◆ **Saved entries**:

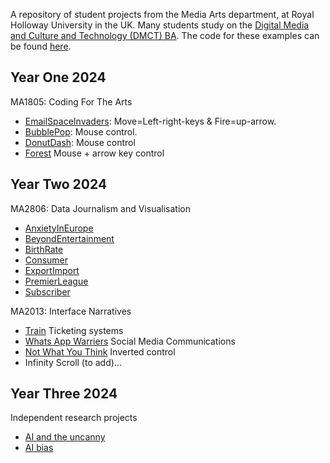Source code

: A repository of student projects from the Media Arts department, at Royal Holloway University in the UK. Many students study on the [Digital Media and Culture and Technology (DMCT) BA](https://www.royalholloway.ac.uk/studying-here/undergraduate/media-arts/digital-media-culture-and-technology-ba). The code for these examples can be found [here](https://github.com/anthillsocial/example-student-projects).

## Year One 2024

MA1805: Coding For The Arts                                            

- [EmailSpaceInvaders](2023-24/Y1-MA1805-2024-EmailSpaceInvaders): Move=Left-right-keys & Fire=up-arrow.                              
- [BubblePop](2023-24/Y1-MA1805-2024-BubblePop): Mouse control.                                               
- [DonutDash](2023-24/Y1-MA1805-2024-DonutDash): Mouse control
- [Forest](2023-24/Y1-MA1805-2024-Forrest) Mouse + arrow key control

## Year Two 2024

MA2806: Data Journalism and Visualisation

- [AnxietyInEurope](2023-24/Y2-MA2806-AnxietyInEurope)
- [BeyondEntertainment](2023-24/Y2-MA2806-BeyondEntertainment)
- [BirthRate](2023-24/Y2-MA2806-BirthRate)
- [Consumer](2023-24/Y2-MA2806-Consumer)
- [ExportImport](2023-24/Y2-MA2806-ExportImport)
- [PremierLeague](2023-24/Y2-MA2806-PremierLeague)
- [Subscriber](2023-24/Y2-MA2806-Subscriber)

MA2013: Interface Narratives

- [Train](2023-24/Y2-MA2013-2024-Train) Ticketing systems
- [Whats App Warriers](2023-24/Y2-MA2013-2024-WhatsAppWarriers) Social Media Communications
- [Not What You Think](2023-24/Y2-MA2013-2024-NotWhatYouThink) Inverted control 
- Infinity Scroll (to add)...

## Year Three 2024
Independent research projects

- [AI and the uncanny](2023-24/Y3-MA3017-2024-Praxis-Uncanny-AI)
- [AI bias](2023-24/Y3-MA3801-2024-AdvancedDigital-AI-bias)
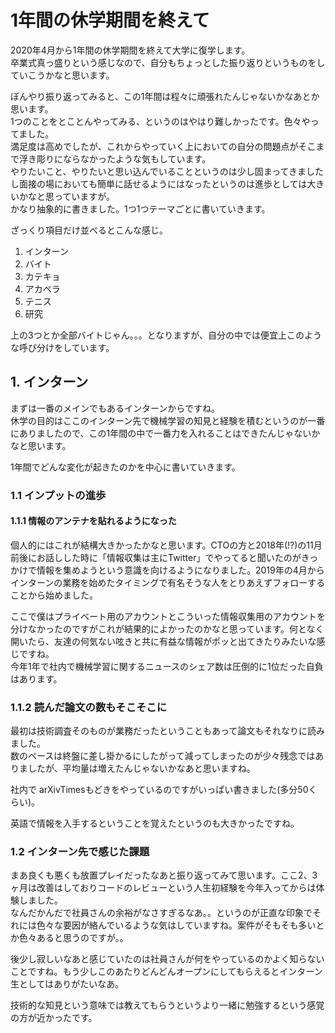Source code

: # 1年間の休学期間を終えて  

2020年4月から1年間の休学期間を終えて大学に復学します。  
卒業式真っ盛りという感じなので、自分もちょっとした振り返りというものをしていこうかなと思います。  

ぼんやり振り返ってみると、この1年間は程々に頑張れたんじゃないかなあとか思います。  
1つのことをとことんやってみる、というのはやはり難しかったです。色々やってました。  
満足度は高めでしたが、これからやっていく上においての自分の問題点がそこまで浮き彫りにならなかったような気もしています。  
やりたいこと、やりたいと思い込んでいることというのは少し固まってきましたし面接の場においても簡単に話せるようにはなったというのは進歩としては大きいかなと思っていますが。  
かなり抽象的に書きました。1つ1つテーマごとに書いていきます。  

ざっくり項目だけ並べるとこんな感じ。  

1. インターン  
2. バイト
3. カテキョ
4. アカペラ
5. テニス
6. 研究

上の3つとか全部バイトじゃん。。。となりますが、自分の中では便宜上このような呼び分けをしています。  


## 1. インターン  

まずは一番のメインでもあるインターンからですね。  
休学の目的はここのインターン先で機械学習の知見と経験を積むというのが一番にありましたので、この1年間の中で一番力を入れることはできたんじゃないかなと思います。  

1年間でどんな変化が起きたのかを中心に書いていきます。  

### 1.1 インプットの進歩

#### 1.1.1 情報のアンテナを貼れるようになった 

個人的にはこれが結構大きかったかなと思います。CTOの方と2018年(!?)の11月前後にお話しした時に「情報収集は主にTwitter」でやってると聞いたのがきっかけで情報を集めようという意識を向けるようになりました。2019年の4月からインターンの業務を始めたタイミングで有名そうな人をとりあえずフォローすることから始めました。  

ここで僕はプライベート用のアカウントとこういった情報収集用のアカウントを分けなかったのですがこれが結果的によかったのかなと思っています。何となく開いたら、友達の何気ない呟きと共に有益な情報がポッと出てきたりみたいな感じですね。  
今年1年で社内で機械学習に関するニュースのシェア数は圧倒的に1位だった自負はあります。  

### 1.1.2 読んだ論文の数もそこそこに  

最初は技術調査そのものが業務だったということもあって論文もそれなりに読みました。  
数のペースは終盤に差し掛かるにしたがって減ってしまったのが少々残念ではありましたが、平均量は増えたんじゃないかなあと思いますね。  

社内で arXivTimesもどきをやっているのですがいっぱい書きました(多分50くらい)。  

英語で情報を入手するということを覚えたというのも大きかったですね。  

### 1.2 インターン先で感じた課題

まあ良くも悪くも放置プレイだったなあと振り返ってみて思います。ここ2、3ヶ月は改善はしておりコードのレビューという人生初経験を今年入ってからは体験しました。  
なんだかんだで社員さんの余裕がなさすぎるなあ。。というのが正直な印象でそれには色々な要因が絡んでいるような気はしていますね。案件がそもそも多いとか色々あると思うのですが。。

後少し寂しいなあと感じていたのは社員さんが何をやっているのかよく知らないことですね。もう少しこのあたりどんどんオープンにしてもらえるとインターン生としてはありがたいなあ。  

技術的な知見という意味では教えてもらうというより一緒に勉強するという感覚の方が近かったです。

◆ **What needs to be done**: The answer must be the lines above, word for word, from the first one through the line with "- [BirthRate](2023-24/Y2-MA2806-BirthRate)", pictures excluded.

◆ **Response to this exercise**:
Source code

: A repository of student projects from the Media Arts department, at Royal Holloway University in the UK. Many students study on the [Digital Media and Culture and Technology (DMCT) BA](https://www.royalholloway.ac.uk/studying-here/undergraduate/media-arts/digital-media-culture-and-technology-ba). The code for these examples can be found [here](https://github.com/anthillsocial/example-student-projects).

## Year One 2024

MA1805: Coding For The Arts                                            

- [EmailSpaceInvaders](2023-24/Y1-MA1805-2024-EmailSpaceInvaders): Move=Left-right-keys & Fire=up-arrow.                              
- [BubblePop](2023-24/Y1-MA1805-2024-BubblePop): Mouse control.                                               
- [DonutDash](2023-24/Y1-MA1805-2024-DonutDash): Mouse control
- [Forest](2023-24/Y1-MA1805-2024-Forrest) Mouse + arrow key control

## Year Two 2024

MA2806: Data Journalism and Visualisation

- [AnxietyInEurope](2023-24/Y2-MA2806-AnxietyInEurope)
- [BeyondEntertainment](2023-24/Y2-MA2806-BeyondEntertainment)
- [BirthRate](2023-24/Y2-MA2806-BirthRate)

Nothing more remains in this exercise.